Task to complete | Which rows below contain the string "planeOp"? Pick out each one and copy it in full.

--- Exercise inputs ---

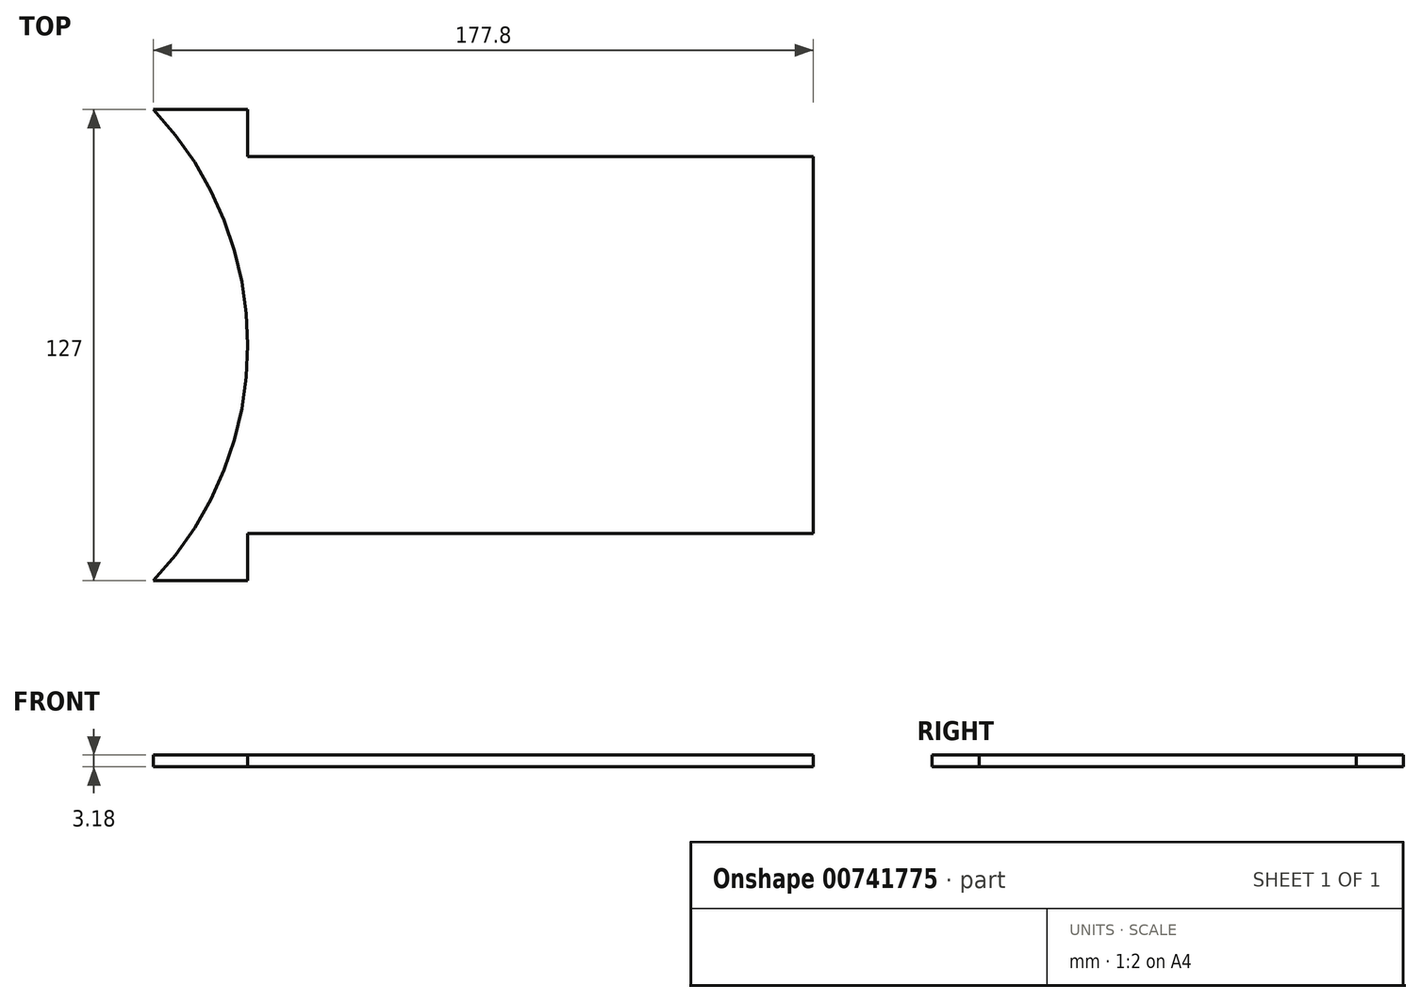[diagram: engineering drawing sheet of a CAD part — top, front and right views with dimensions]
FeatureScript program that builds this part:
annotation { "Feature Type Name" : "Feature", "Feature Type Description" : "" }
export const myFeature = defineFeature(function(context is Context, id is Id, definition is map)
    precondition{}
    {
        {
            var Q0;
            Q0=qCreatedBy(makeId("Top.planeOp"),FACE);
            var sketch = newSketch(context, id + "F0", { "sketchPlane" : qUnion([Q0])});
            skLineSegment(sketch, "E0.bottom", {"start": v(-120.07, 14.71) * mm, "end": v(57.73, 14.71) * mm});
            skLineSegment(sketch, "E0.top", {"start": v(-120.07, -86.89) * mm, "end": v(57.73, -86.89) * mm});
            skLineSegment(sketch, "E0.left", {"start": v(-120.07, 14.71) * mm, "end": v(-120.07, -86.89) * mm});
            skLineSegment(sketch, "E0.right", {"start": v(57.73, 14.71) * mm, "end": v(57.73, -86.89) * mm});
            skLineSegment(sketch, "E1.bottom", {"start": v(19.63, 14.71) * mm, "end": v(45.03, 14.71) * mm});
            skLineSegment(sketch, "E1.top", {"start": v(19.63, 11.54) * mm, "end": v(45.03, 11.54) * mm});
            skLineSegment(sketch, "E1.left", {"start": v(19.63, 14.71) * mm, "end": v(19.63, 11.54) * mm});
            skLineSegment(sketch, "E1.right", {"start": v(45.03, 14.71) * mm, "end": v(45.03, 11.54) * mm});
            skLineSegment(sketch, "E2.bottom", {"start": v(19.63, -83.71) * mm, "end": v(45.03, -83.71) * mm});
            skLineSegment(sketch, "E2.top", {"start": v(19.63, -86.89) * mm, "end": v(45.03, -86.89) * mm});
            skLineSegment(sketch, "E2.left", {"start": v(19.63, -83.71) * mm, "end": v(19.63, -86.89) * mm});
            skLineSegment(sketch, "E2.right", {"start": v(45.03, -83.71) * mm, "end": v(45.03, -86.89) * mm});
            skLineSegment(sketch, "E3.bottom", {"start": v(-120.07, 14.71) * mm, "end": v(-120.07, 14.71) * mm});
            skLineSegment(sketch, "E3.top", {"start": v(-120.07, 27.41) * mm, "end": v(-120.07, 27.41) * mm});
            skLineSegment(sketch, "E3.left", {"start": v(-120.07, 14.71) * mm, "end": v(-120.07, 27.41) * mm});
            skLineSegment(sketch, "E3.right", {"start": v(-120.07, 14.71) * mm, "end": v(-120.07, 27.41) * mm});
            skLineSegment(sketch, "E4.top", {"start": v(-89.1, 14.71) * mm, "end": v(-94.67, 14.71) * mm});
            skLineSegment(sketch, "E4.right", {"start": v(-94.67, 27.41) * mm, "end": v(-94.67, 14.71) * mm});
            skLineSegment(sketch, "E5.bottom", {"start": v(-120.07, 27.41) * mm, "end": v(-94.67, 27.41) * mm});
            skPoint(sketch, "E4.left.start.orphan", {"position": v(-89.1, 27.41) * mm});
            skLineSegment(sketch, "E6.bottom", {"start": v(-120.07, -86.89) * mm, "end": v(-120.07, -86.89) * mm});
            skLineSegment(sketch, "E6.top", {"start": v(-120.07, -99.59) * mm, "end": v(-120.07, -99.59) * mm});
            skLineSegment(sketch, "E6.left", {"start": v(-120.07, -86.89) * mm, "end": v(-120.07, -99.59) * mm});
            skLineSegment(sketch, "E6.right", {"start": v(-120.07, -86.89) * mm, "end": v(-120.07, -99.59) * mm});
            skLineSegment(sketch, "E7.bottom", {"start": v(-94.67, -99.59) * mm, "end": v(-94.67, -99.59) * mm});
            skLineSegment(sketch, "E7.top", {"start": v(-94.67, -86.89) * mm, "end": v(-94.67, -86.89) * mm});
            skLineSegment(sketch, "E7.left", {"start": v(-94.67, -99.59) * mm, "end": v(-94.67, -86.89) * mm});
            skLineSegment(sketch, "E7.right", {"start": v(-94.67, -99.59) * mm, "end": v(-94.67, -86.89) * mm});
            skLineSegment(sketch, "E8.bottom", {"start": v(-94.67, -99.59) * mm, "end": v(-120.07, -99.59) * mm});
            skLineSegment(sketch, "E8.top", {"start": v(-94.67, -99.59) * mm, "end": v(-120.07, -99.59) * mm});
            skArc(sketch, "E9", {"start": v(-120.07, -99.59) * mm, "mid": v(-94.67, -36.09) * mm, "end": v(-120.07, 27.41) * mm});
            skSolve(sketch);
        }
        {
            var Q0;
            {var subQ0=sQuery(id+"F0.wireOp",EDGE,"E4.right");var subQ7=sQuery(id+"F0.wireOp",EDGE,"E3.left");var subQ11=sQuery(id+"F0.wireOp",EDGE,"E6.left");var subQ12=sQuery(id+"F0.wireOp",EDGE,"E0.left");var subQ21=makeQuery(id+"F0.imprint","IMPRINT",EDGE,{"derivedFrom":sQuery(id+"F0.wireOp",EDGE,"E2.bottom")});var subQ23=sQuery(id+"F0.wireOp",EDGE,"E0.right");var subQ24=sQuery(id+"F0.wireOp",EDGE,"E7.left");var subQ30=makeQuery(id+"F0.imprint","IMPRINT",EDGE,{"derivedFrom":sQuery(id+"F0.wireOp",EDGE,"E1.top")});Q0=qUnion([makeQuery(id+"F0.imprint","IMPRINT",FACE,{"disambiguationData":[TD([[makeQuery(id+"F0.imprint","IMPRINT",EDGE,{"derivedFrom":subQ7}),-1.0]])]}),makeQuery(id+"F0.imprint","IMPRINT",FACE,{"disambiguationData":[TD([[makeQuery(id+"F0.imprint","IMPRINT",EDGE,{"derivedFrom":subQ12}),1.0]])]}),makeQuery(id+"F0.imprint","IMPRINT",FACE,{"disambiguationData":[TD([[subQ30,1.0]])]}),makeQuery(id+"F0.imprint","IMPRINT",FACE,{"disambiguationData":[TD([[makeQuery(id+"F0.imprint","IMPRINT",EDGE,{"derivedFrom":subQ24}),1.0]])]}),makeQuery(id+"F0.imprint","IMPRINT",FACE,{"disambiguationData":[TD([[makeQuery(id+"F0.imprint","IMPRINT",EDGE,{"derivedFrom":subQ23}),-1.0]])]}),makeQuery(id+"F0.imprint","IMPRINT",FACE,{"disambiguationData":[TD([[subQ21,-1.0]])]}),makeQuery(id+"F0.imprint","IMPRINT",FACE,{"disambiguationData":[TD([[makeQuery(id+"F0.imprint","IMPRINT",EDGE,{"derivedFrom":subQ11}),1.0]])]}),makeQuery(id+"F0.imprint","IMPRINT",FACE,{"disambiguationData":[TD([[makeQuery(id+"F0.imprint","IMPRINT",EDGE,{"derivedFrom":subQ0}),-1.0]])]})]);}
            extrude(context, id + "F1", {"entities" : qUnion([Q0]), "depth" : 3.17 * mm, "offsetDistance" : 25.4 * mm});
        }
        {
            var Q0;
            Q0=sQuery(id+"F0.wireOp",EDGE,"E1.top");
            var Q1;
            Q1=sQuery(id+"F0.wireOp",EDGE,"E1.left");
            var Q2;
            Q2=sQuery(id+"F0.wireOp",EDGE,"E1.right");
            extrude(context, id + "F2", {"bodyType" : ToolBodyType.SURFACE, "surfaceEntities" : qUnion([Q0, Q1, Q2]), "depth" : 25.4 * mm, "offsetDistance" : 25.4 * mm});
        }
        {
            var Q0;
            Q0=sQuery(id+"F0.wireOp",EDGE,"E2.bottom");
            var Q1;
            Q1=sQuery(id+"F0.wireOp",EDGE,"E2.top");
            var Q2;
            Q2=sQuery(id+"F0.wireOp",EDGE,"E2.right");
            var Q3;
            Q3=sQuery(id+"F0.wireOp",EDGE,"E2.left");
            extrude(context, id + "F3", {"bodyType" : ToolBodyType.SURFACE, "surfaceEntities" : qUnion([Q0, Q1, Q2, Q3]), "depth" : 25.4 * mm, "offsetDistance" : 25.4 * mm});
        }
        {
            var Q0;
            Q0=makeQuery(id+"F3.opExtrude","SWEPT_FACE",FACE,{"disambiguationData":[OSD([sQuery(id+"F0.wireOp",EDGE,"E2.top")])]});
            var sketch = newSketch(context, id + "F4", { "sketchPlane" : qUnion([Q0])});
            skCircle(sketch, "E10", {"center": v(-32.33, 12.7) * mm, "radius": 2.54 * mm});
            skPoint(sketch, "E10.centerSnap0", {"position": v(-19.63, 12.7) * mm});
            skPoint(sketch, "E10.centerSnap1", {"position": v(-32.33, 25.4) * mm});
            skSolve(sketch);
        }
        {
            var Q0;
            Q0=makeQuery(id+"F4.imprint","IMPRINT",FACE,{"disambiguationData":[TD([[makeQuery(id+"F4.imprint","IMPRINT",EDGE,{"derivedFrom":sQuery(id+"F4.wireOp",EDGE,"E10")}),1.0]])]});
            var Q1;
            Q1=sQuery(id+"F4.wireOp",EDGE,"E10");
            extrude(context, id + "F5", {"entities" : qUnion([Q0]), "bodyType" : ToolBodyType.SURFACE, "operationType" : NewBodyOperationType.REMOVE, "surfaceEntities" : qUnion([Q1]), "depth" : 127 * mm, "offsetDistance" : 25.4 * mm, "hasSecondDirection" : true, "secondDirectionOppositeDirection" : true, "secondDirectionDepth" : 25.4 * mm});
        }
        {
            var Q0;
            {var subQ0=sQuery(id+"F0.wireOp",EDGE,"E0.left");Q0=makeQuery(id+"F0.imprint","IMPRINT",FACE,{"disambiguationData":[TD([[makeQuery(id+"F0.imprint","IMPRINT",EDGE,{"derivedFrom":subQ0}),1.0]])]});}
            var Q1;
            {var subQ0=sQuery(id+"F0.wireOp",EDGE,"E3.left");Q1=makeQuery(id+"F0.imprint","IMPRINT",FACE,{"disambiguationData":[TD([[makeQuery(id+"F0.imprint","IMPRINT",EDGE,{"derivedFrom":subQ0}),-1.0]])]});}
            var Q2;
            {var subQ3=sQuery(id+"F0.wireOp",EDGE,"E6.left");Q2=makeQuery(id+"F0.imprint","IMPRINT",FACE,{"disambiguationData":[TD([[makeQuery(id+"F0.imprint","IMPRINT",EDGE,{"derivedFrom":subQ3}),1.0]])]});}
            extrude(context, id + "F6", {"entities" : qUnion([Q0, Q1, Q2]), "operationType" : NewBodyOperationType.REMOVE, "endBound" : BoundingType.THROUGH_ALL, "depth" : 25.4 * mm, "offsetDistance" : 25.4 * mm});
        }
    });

---
--- Exercise inputs ---

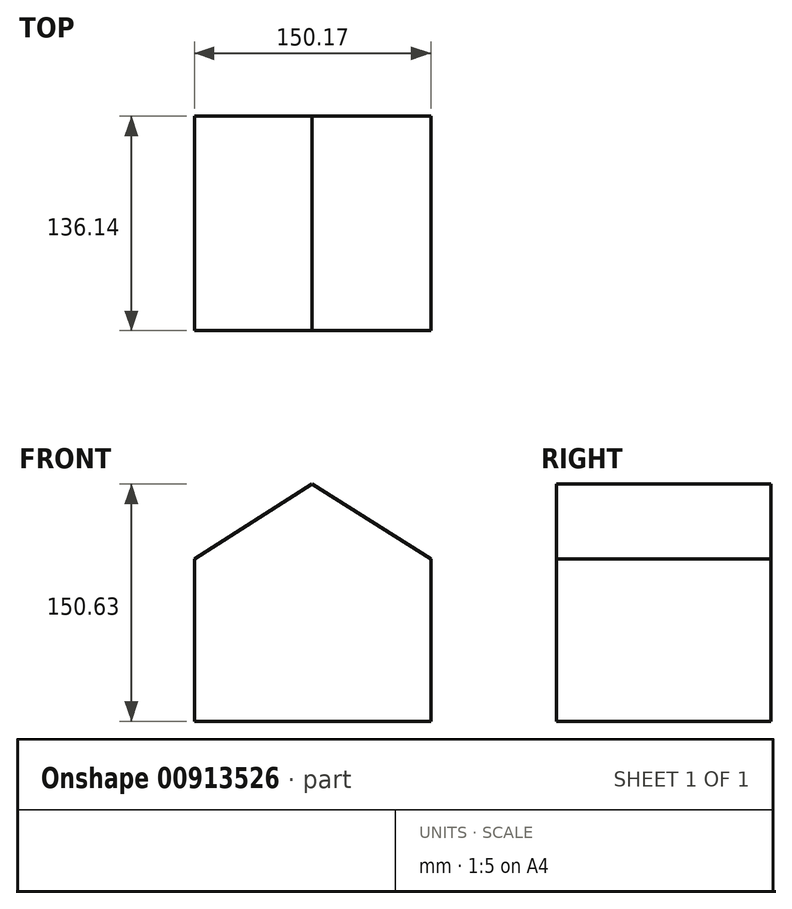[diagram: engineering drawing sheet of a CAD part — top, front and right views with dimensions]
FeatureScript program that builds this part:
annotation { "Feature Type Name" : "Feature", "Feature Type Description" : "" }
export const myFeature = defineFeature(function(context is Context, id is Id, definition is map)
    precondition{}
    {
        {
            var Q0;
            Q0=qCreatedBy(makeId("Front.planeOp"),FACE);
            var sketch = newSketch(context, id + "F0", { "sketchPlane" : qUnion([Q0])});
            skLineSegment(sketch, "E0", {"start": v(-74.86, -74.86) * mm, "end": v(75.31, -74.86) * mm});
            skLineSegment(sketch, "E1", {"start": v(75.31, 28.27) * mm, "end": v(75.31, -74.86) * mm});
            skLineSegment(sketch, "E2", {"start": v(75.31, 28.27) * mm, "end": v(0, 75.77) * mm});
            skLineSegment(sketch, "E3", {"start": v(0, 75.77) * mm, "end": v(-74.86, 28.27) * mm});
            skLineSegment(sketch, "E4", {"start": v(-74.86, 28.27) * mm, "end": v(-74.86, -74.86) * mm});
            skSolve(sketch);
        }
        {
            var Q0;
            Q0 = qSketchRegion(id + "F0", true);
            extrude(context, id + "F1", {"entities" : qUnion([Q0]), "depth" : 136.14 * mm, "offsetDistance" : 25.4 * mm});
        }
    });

---

Task output |
            Q0=qCreatedBy(makeId("Top.planeOp"),FACE);
            Q0=qCreatedBy(makeId("Front.planeOp"),FACE);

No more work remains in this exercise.